§ Work order: Please locate every line in the listing below that contains the string "Сегодня", and copy each of those lines.
--- START ---
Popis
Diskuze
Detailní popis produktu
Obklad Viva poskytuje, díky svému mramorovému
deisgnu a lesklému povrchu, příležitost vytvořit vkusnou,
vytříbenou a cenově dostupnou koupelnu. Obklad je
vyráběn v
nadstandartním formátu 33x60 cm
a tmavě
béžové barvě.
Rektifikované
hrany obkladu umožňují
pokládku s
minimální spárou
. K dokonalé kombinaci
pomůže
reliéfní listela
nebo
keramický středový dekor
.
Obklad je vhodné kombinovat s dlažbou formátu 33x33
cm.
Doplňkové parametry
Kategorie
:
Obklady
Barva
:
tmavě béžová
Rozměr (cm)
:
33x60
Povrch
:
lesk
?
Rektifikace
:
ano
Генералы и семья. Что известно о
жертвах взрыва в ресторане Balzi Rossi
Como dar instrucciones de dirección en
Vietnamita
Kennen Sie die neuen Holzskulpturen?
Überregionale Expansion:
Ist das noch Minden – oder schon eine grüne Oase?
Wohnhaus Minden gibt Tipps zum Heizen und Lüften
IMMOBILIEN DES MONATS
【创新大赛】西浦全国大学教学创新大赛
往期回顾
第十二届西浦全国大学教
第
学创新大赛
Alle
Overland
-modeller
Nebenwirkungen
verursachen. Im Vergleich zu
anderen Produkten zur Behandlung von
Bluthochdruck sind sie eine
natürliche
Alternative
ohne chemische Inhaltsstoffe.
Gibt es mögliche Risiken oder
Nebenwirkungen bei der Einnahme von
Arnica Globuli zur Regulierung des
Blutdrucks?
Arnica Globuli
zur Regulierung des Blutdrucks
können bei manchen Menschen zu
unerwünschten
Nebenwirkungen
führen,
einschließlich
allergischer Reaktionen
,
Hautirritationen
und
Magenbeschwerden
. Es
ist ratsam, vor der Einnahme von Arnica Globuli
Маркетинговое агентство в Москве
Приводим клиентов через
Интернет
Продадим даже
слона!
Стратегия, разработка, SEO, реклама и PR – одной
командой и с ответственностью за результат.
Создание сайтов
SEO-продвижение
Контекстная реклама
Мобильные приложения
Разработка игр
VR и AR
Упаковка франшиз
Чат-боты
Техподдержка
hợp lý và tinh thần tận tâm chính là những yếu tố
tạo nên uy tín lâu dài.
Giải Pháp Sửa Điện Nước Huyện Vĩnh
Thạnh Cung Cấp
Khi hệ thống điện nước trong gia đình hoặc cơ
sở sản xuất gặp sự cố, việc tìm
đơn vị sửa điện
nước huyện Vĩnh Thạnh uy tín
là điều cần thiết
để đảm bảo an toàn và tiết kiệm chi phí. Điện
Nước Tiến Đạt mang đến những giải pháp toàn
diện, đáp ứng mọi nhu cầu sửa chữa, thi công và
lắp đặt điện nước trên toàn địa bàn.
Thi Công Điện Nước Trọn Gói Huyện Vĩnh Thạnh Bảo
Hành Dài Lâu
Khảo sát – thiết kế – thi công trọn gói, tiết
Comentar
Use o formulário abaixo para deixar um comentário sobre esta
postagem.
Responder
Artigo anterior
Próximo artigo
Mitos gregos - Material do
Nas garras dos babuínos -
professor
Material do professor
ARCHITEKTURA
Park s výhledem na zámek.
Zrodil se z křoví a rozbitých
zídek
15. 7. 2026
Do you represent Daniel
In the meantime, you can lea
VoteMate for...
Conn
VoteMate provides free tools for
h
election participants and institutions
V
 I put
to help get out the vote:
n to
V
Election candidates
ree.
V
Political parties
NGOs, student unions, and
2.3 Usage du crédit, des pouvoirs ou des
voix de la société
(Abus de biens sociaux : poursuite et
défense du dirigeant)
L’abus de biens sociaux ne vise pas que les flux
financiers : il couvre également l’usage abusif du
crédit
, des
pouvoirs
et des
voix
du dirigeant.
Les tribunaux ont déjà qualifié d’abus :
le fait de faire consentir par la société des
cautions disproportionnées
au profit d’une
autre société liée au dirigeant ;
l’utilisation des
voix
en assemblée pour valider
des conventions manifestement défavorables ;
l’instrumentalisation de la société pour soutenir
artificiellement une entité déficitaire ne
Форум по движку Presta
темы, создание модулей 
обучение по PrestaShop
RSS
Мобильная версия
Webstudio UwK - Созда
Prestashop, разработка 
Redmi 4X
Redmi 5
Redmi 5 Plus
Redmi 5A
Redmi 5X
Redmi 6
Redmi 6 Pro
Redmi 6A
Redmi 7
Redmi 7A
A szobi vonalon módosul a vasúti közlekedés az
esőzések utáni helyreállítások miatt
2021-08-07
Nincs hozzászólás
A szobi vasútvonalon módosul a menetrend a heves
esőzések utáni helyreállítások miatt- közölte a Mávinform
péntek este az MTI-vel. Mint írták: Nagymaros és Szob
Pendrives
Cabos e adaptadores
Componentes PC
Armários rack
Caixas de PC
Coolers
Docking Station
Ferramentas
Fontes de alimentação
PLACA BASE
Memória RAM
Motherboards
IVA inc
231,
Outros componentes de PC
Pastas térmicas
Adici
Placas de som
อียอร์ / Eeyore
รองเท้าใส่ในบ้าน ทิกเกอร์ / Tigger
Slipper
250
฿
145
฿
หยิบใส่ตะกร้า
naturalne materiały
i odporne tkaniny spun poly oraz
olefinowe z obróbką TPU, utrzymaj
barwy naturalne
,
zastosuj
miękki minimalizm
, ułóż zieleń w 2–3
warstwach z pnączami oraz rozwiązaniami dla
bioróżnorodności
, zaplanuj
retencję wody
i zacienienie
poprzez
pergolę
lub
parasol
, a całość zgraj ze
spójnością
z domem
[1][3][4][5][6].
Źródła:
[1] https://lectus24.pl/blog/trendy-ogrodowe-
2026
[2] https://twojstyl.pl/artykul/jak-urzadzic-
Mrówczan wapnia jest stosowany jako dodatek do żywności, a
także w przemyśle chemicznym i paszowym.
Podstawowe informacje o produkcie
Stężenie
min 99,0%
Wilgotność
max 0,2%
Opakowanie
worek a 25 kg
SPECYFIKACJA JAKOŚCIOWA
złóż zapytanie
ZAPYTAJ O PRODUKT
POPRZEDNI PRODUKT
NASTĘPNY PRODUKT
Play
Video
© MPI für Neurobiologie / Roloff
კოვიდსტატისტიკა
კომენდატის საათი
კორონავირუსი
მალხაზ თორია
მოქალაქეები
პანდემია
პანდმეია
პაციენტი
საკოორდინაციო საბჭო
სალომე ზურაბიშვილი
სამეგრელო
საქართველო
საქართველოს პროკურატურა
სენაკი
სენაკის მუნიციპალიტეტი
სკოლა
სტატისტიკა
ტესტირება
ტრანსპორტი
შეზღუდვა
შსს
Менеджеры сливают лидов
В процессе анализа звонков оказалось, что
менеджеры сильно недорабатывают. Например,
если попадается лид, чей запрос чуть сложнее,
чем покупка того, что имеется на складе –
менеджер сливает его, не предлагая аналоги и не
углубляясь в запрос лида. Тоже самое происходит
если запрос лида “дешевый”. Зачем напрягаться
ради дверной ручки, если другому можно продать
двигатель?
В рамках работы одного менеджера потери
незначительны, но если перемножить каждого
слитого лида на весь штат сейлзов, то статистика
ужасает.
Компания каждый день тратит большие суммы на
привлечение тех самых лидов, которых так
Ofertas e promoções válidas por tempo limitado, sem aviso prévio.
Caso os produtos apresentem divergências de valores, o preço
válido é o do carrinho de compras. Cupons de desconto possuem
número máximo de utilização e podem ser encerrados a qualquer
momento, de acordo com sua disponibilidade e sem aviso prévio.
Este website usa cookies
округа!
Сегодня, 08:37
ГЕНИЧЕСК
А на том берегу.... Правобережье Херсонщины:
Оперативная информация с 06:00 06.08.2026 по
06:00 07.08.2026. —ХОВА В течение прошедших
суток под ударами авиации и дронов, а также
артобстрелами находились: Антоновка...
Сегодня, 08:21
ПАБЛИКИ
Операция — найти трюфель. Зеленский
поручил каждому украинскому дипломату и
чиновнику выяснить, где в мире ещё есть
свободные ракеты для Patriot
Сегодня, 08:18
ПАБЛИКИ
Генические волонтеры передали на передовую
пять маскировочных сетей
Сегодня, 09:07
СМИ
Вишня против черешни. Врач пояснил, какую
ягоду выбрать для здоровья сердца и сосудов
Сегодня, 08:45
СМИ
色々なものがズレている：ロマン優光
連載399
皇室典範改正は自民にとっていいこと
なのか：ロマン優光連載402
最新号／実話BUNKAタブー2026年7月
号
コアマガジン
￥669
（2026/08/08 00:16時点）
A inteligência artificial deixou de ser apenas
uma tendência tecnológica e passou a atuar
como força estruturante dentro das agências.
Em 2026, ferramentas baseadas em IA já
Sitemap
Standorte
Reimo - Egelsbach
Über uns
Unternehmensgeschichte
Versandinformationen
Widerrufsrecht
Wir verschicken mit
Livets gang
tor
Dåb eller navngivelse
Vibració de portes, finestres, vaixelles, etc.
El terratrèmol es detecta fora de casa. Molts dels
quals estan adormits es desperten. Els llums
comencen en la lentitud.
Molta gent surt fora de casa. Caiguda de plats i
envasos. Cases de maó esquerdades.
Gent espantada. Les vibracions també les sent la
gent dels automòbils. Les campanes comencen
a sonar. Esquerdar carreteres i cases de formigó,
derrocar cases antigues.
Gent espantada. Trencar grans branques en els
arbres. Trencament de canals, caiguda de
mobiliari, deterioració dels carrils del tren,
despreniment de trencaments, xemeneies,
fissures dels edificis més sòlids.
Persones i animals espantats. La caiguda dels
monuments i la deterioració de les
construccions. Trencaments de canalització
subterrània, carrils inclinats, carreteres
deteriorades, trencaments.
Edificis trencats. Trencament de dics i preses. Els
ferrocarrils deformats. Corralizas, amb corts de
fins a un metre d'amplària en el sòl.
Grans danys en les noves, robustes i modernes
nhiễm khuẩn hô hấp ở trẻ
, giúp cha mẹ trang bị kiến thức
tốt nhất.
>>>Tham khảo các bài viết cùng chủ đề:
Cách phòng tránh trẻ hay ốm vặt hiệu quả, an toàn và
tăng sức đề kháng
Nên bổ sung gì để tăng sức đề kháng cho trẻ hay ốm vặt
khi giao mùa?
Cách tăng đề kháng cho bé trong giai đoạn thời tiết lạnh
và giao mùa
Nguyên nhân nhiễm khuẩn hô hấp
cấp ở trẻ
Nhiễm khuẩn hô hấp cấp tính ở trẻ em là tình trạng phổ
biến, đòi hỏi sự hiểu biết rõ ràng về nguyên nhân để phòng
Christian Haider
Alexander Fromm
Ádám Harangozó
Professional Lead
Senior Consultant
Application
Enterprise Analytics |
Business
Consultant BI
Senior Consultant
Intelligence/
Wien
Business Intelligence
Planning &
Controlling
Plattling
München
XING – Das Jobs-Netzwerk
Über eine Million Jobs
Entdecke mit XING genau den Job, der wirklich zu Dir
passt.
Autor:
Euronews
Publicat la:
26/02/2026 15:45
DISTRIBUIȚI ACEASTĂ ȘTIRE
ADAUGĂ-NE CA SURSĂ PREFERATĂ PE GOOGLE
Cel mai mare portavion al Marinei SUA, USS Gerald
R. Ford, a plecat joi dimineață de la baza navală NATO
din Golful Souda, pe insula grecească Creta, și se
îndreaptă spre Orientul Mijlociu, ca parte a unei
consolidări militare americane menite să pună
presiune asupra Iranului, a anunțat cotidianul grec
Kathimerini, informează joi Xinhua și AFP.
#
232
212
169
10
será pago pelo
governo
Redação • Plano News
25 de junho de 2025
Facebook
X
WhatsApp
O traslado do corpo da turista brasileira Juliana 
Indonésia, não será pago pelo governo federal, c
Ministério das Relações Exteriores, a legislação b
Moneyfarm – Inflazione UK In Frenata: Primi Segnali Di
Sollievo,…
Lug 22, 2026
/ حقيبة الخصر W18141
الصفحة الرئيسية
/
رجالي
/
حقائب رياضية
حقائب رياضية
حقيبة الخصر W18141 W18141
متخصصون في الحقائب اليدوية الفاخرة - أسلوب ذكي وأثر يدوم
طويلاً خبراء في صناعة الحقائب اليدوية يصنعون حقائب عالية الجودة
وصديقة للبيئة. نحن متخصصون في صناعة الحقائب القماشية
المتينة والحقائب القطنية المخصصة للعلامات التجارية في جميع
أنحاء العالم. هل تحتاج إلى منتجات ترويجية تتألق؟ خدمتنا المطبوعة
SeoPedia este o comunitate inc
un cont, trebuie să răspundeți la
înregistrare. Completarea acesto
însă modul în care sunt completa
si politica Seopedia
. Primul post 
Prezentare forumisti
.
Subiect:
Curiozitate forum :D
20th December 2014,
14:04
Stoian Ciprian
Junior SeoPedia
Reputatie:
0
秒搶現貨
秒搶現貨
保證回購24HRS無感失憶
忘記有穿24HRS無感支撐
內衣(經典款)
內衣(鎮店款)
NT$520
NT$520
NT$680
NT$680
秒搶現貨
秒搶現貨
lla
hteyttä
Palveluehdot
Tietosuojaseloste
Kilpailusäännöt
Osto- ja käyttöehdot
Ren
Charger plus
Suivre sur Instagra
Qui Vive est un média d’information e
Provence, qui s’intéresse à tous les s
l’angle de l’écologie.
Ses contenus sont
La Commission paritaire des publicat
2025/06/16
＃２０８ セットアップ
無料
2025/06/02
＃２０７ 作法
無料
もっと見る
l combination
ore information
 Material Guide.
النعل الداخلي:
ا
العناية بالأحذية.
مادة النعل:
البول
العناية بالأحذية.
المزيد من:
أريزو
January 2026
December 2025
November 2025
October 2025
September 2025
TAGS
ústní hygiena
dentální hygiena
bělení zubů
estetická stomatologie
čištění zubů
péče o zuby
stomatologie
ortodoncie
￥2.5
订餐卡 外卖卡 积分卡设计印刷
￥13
--- END ---
§ Exercise output:
Сегодня, 08:37
Сегодня, 08:21
Сегодня, 08:18
Сегодня, 09:07
Сегодня, 08:45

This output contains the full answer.